Se falta consciência ao detentor do cargo político sobre os limites de sua atuação, especialmente, sobre a distinção entre o que é seu e o que é da sociedade, cabe ao Judiciário declarar a imoralidade daquela conduta que tenta se apropriar do que é de todos. O interesse da sociedade é indisponível.

Por isso, também, não há medida de comparação do caso Ramagem com outros casos em que o Judiciário interveio. Cada caso, como se diz, é um caso. A lógica poderá estar em tratar todos os casos, independentemente de suas idiossincrasias, de forma igual, ou tratar particularmente cada situação. A escolha parece ser particular. Em nenhuma situação, de qualquer sorte, haverá segurança jurídica. Aliás, não existe palavra tão oca de sentido quanto segurança jurídica. Tanto serve para resguardar o direito quanto para ocultar o exercício opressor do poder sobre os direitos.  Segura, de fato, é a certeza de que não há racionalidade nas decisões judiciais. A decisão judicial final do STF será sempre política, afinal cuida-se de uma corte política, e estará carregada, decerto, dos valores e compromissos de quem a profere. A diversidade de decisões judiciais, bem como a discussão que estamos travando comprovam à saciedade que não há interpretação da Constituição que possa ser classificada como isenta ou, de outro giro, apolítica. Politização do Judiciário é o apanágio da manutenção do status quo.

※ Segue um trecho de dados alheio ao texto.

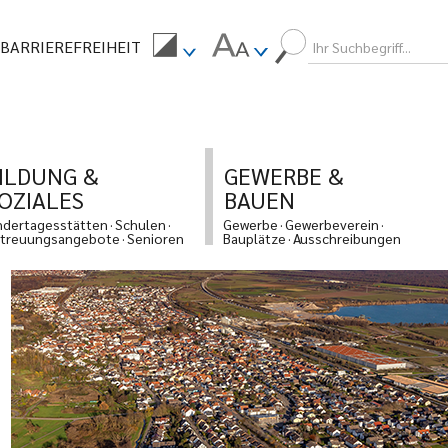
BARRIEREFREIHEIT
ILDUNG &
GEWERBE &
OZIALES
BAUEN
ndertagesstätten
Schulen
Gewerbe
Gewerbeverein
treuungsangebote
Senioren
Bauplätze
Ausschreibungen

Não vislumbro na decisão do ministro Alexandre de Moraes um ativismo judicial, no sentido pejorativo que a palavra carrega, mas controle de legalidade de um ato. Oportuno recordar que decorre do que designamos ativismo judicial o reconhecimento pelo STF da possibilidade de pesquisas com células-tronco, o reconhecimento da união estável homoafetiva, bem como o direito à herança desses cônjuges.  

Enfim, a judicialização da política não é um fato novo. Desde seu surgimento, e ao longo de sua história, não foram poucas às vezes que o STF foi invocado para tomar partido em disputas políticas, muitas vezes só para legitimar, mediante sua omissão, disputas partidárias.

O que parece ser novo, no contexto da Constituição de 1988, é a entrada na arena de novos atores até então excluídos. Isso incomoda.

Os partidos políticos atuarem no Judiciário em detrimento da Ágora de fato é um problema que deveríamos enfrentar para superar, mas de modo algum retirando a possibilidade de anulação judicial de um ato viciado do presidente da República.

Não reconheço a possibilidade de o Judiciário invadir a esfera de competência do Executivo, mas reconheço que, numa República que se pretende democrática, os poderes estão sujeitos ao controle pelos demais, como previsto na Constituição. Isso quer dizer que também os agentes políticos estão obrigados a respeitar a lei. A prerrogativa constitucional de indicação do presidente da República não é absoluta. Há interesses maiores a serem preservados, como a sobrevivência da sociedade, a democracia e a República.

Por que transigir em favor de uma pseudorracionalidade jurídica?

Talvez a pergunta não seja "pode o Judiciário decidir quem pode ser ministro ou diretor-geral da PF?", mas "a quem as indicações do presidente da República devem servir?".

E, no início e no final, cabe sempre a pergunta, talvez um princípio ordenador da interpretação legal: "a quem estamos servindo quando interpretamos as normas constitucionais?".